“Broadcast Signal Intrusion” is a paranoid thriller about lost media, mysterious broadcast hijackings, and one man’s descent into obsession.
In the current digital age, when practically any piece of information is just a Google search away, lost media takes on an almost mythical dimension. We like to think everything’s been recorded, archived, and backed up in triplicate, but that’s often not the case. Much of the media from the pre-digital world has never been seen since, and may no longer exist in any form.
Despite this, the very notion that there are things out there that have never been found seems almost impossible.
Plenty of movies and TV shows have based their stories around this sense of information unease, particularly when said lost media takes on a more sinister dimension. Movies like David Cronenberg’s Videodrome, Joel Schumacher’s 8mm, and the Netflix series Archive 81 all tap into the secrets contained in forgotten or hidden media, conjuring a sense of a whole dark underworld just below the surface.
In 2021, Jacob Gentry’s Broadcast Signal Intrusion joined their ranks.
In many ways, Broadcast Signal Intrusion is a fairly standard paranoid thriller in the vein of Brian DePalma’s Blow Out, where a man loses himself the deeper he digs into the secrets contained within a recording. Even so, it’s an effective one, though it might leave some cinematic sleuths feeling unsatisfied.
Harry Shum Jr. stars as James, a solitary man eking out a quiet living as a video archivist in late-90s Chicago. While archiving a rather ordinary-seeming news broadcast, he stumbles upon a strange, eerie video that was spliced onto the airwaves, depicting some kind of robotic female figure and what appears to be, at first, a random series of noises.
Intrigued, he discovers that there were actually two known intrusions of its kind, along with an as-yet-uncovered third incident from years later.
Digging deeper, he learns that each intrusion lined up with the date a Chicago-area woman went missing, with the third date happening to coincide with the disappearance of his wife, Hannah. James sets off on an odyssey to find the third tape and uncover the truth behind its origin, possibly learning the fate of his wife in the process.

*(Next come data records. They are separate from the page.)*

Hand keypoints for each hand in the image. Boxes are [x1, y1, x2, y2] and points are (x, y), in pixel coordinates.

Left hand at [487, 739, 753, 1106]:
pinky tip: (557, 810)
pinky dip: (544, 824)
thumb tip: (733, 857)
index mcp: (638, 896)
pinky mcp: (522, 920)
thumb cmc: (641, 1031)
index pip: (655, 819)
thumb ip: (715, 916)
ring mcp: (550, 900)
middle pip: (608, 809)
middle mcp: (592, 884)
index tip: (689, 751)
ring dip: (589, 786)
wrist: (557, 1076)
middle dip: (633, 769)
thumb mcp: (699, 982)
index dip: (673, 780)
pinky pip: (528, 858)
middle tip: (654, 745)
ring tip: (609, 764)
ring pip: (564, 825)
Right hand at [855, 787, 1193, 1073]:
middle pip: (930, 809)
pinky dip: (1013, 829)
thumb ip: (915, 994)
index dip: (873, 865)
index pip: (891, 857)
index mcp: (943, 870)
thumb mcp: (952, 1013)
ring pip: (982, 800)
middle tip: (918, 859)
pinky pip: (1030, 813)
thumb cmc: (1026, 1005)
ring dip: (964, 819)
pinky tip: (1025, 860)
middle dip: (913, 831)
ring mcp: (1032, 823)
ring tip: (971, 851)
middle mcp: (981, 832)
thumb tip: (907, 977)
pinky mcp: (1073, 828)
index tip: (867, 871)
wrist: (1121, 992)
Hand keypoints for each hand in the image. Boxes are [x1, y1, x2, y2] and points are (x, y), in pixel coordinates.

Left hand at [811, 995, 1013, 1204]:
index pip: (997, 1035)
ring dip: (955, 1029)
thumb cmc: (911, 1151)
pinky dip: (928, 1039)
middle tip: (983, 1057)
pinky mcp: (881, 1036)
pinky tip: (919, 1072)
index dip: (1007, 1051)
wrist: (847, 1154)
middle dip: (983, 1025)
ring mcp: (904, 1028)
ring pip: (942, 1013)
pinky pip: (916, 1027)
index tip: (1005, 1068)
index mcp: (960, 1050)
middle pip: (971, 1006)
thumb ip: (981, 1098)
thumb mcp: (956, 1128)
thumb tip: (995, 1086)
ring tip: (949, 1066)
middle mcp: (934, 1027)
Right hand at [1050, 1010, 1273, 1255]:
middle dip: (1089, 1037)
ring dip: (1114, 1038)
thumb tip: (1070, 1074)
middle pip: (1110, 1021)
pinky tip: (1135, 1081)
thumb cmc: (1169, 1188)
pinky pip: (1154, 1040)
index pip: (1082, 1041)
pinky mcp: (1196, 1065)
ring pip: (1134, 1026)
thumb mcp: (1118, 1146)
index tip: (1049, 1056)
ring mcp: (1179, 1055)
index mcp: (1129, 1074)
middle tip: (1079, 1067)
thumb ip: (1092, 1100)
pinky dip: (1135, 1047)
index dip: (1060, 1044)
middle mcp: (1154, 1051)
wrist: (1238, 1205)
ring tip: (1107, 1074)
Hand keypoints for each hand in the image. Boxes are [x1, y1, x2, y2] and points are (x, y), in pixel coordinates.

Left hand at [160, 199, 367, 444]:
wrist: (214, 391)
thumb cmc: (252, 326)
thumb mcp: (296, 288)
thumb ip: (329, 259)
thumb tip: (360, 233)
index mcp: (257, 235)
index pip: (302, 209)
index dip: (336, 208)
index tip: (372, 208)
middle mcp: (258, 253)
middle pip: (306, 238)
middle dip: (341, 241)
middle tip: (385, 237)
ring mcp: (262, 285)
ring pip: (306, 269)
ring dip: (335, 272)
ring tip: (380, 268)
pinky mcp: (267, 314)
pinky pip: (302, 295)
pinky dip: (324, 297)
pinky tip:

If you’ve seen one of these movies before, you likely know it doesn’t always go smoothly.
Much like its forebears, like Videodrome or 8mm, Broadcast Signal Intrusion derives its power from its proximity to reality.
Similar interruptions have occurred in the real world, including Chicago’s infamous “Max Headroom Incidents,” in which a hacker dressed as the eponymous ’80s character hijacked broadcasts on WGN and WTTW. Much like the pirate in Broadcast Signal Intrusion, the culprit was never identified.
The intrusions themselves, created by prolific VFX designer Daniel Martin, are effectively skin-crawling, tapping into the same vein of uncanny weirdness as early internet curiosities like John Bergeron’s “I Feel Fantastic” or David B. Earle’s “Dining Room or There is Nothing.”
Those shorts provoked a fair amount of online speculation of their own, the former in particular thought by some message board sleuths to be the work of a serial killer.
It’s that gulf between concrete fact and wild speculation that animates Broadcast Signal Intrusion. James grows so desperate for answers, for some relationship between these broadcasts and his wife’s disappearance, that he’s willing to connect dots that probably aren’t meant to be connected.
Many critics who gave the film a negative review said that the ending was a big letdown, but I actually found it to be an effectively murky way to bring James’s journey full circle.
James isn’t just some outside observer dedicated to the truth; he wants answers for himself and, ideally, retribution. Gentry, along with screenwriters Phil Drinkwater and Tim Woodall, cannily leaves it ambiguous as to whether the answers James finds are true or the product of his obsessed mind.
Shum makes for an appealing everyman, and the rest of the cast, including many Chicago-based actors, does an excellent job of elevating the film’s pulpy premise. As a former Chicago resident, I always enjoy seeing the city I called home for a decade depicted onscreen, and Gentry draws from the Big Onion’s deep well of talent for many of his players.
The film does lose some steam in its middle third, but the unsettling conclusion brings it home, ending on an ambiguous note that proves that, while James may think he found his man, the broadcasts aren’t done with him yet.
Some viewers might find that Broadcast Signal Intrusion’s juice isn’t worth the squeeze, but for those who enjoy a paranoid thriller, especially one that mines the morbid fascination with lost or dark media, it might be worth pressing play.